[Stored data entries]

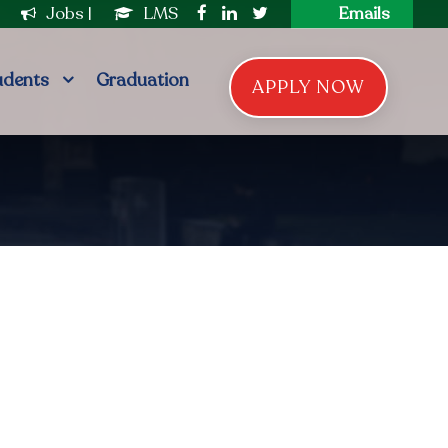
|
Jobs
|
LMS
Emails
udents
Graduation
APPLY NOW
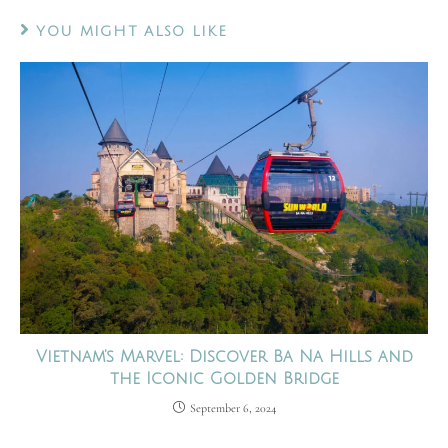
YOU MIGHT ALSO LIKE
Vietnam’s Marvel: Discover Ba Na Hills and
the Iconic Golden Bridge
September 6, 2024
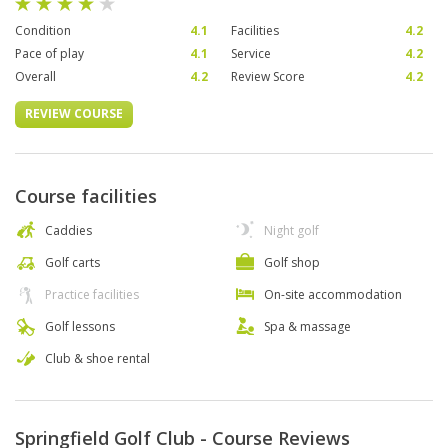
Condition
4.1
Facilities
4.2
Pace of play
4.1
Service
4.2
Overall
4.2
Review Score
4.2
REVIEW COURSE
Course facilities
Caddies
Night golf
Golf carts
Golf shop
Practice facilities
On-site accommodation
Golf lessons
Spa & massage
Club & shoe rental
Springfield Golf Club - Course Reviews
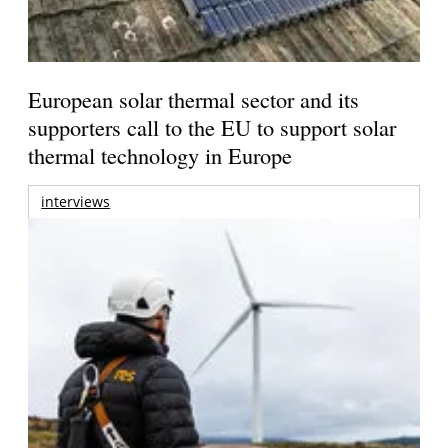
European solar thermal sector and its
supporters call to the EU to support solar
thermal technology in Europe
interviews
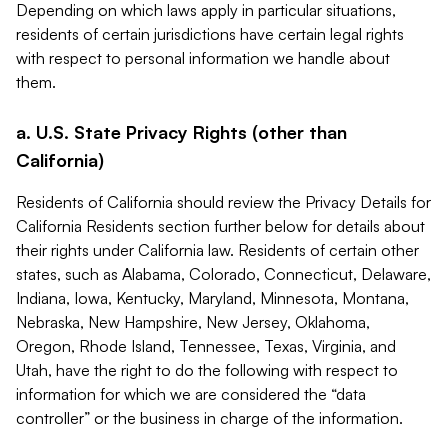
Depending on which laws apply in particular situations,
residents of certain jurisdictions have certain legal rights
with respect to personal information we handle about
them.
a. U.S. State Privacy Rights (other than
California)
Residents of California should review the Privacy Details for
California Residents section further below for details about
their rights under California law. Residents of certain other
states, such as Alabama, Colorado, Connecticut, Delaware,
Indiana, Iowa, Kentucky, Maryland, Minnesota, Montana,
Nebraska, New Hampshire, New Jersey, Oklahoma,
Oregon, Rhode Island, Tennessee, Texas, Virginia, and
Utah, have the right to do the following with respect to
information for which we are considered the “data
controller” or the business in charge of the information.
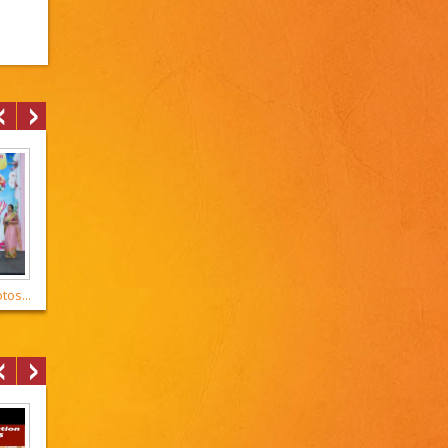
os...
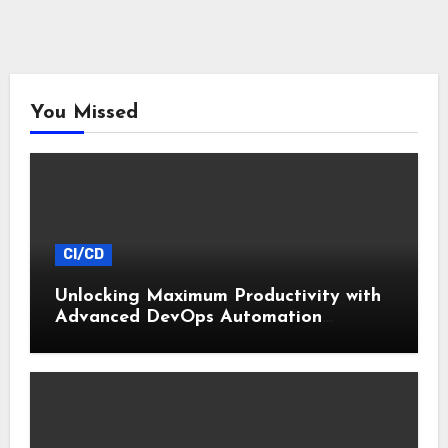
You Missed
CI/CD
Unlocking Maximum Productivity with
Advanced DevOps Automation
Techniques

Task directions: Copy out the entries verbatim, but skip every picture.

Solution to this task:
|
Jobs
|
LMS
Emails
udents
Graduation
APPLY NOW
YOU MIGHT ALSO LIKE
Vietnam’s Marvel: Discover Ba Na Hills and
the Iconic Golden Bridge
September 6, 2024
Condition
4.1
Facilities
4.2
Pace of play
4.1
Service
4.2
Overall
4.2
Review Score
4.2
REVIEW COURSE
Course facilities
Caddies
Night golf
Golf carts
Golf shop
Practice facilities
On-site accommodation
Golf lessons
Spa & massage
Club & shoe rental
Springfield Golf Club - Course Reviews
European solar thermal sector and its
supporters call to the EU to support solar
thermal technology in Europe
interviews
Depending on which laws apply in particular situations,
residents of certain jurisdictions have certain legal rights
with respect to personal information we handle about
them.
a. U.S. State Privacy Rights (other than
California)
Residents of California should review the Privacy Details for
California Residents section further below for details about
their rights under California law. Residents of certain other
states, such as Alabama, Colorado, Connecticut, Delaware,
Indiana, Iowa, Kentucky, Maryland, Minnesota, Montana,
Nebraska, New Hampshire, New Jersey, Oklahoma,
Oregon, Rhode Island, Tennessee, Texas, Virginia, and
Utah, have the right to do the following with respect to
information for which we are considered the “data
controller” or the business in charge of the information.
os...
You Missed
CI/CD
Unlocking Maximum Productivity with
Advanced DevOps Automation
Techniques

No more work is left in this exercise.